Besides the volume of Lasix [which declined], murkier drugs largely disappeared from post-race tests. Scollay said she had seen evidence that a drug called GABA, short for gamma-aminobutyric acid, was commonplace in Kentucky. The amino acid, which is present in the supplement “Carolina Gold,” is endogenous to horses as well as humans — it’s the predominant receptor blocker in the central nervous system. It has a pain-mitigating and calming effect that can conserve a horse’s energy prior to a race. However, because it’s naturally occurring and leaves a horse’s system within three to four hours, finding suspicious levels in post-race tests is difficult.

Its use in Kentucky was apparently curtailed once regulatory vets came in.
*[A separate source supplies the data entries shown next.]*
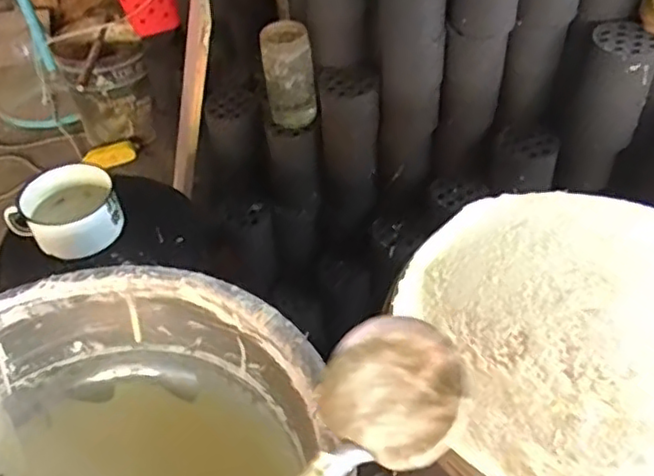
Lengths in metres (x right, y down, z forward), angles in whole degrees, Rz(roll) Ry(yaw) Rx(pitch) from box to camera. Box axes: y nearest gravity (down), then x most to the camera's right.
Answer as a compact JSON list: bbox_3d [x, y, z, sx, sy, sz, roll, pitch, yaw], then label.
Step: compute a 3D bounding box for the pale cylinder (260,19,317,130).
[{"bbox_3d":[-0.063,-0.272,1.112,0.083,0.167,0.068,-10,46,-5],"label":"pale cylinder"}]

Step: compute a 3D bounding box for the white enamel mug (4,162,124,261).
[{"bbox_3d":[-0.423,-0.039,1.067,0.170,0.090,0.125,-30,50,-22],"label":"white enamel mug"}]

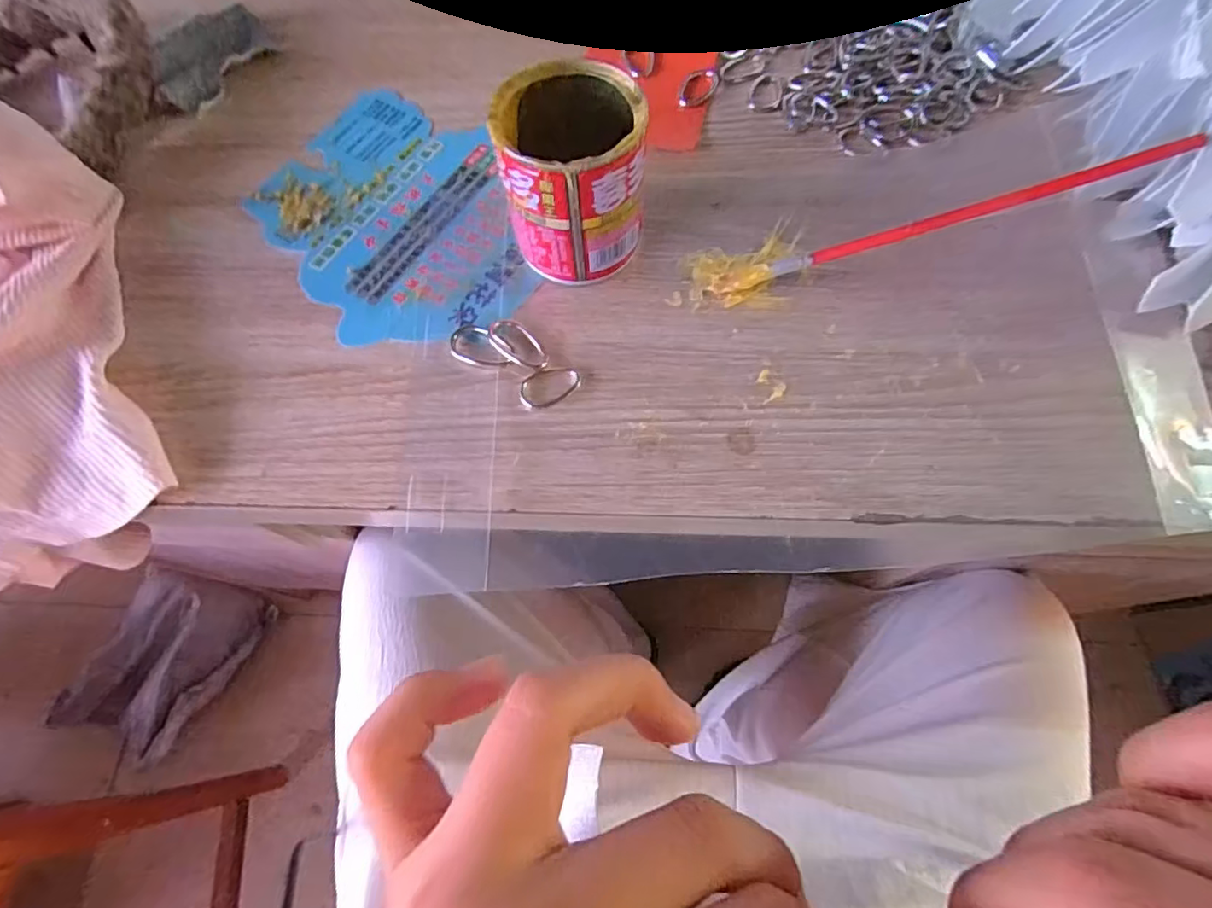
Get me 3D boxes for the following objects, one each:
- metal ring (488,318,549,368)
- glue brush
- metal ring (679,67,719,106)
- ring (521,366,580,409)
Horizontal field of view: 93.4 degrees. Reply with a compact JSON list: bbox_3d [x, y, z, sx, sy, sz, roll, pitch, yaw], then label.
[{"bbox_3d":[-0.040,-0.052,0.268,0.031,0.008,0.017,36,75,14],"label":"metal ring"},{"bbox_3d":[0.143,-0.106,0.262,0.207,0.014,0.034,-11,68,16],"label":"glue brush"},{"bbox_3d":[0.053,-0.213,0.330,0.017,0.004,0.031,32,74,13],"label":"metal ring"},{"bbox_3d":[-0.026,-0.032,0.263,0.029,0.004,0.019,-18,70,-5],"label":"ring"}]

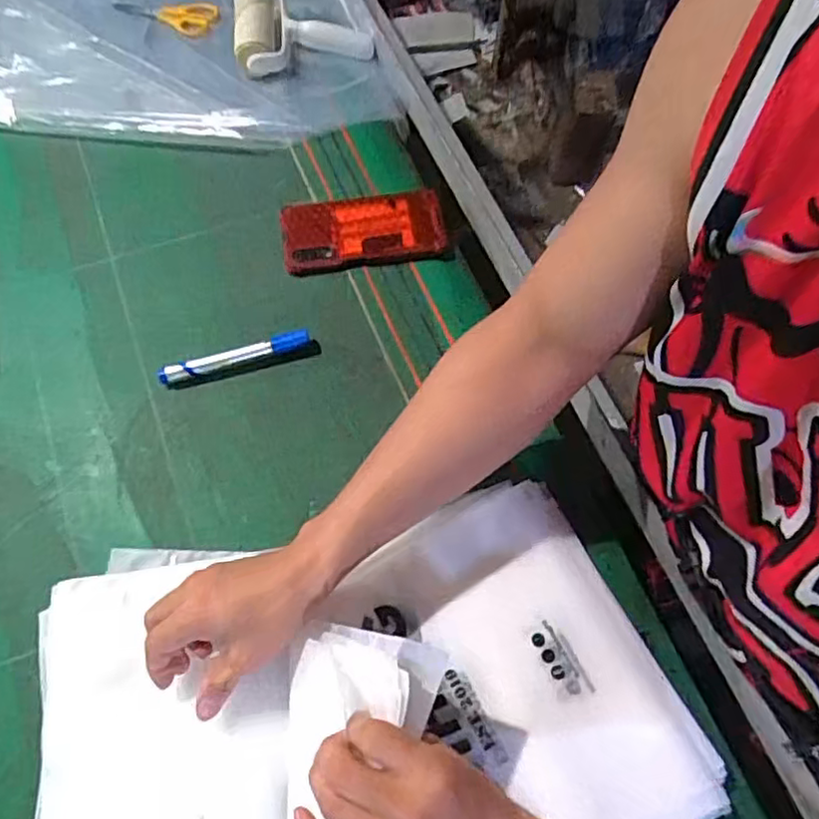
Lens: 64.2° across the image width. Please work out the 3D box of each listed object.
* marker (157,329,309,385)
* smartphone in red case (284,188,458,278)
[{"bbox_3d":[-0.157,-0.047,0.587,0.136,0.019,0.015,-16,69,-7],"label":"marker"},{"bbox_3d":[-0.045,-0.181,0.646,0.160,0.015,0.082,-9,68,-4],"label":"smartphone in red case"}]

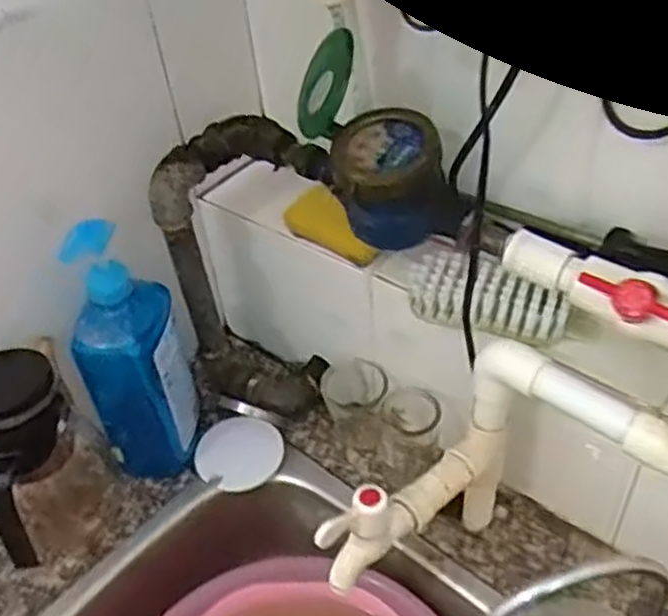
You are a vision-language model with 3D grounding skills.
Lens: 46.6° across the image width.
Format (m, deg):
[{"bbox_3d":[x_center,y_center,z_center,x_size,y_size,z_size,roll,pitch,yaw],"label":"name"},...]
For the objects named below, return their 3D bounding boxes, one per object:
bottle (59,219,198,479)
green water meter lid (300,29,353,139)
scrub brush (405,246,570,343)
[{"bbox_3d":[-0.176,0.045,0.683,0.088,0.297,0.066,-20,45,-14],"label":"bottle"},{"bbox_3d":[-0.005,-0.166,0.573,0.013,0.071,0.069,16,48,22],"label":"green water meter lid"},{"bbox_3d":[0.120,-0.009,0.601,0.117,0.038,0.050,17,48,22],"label":"scrub brush"}]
The “noise” in post-race samples all but departed. Lasix is administered within four hours of a race; private vets were apparently giving GABA at the same time. There was no trace.

Wow. I wonder if the same thing happened in New York after the NYRA detention barn — in which horses were monitored for six hours before a race and only state vets could administer Lasix — opened in 2005, and if the concentration of Lasix in the blood, as well as the presence of other drugs or supplements in test samples, rebounded after it closed in 2010?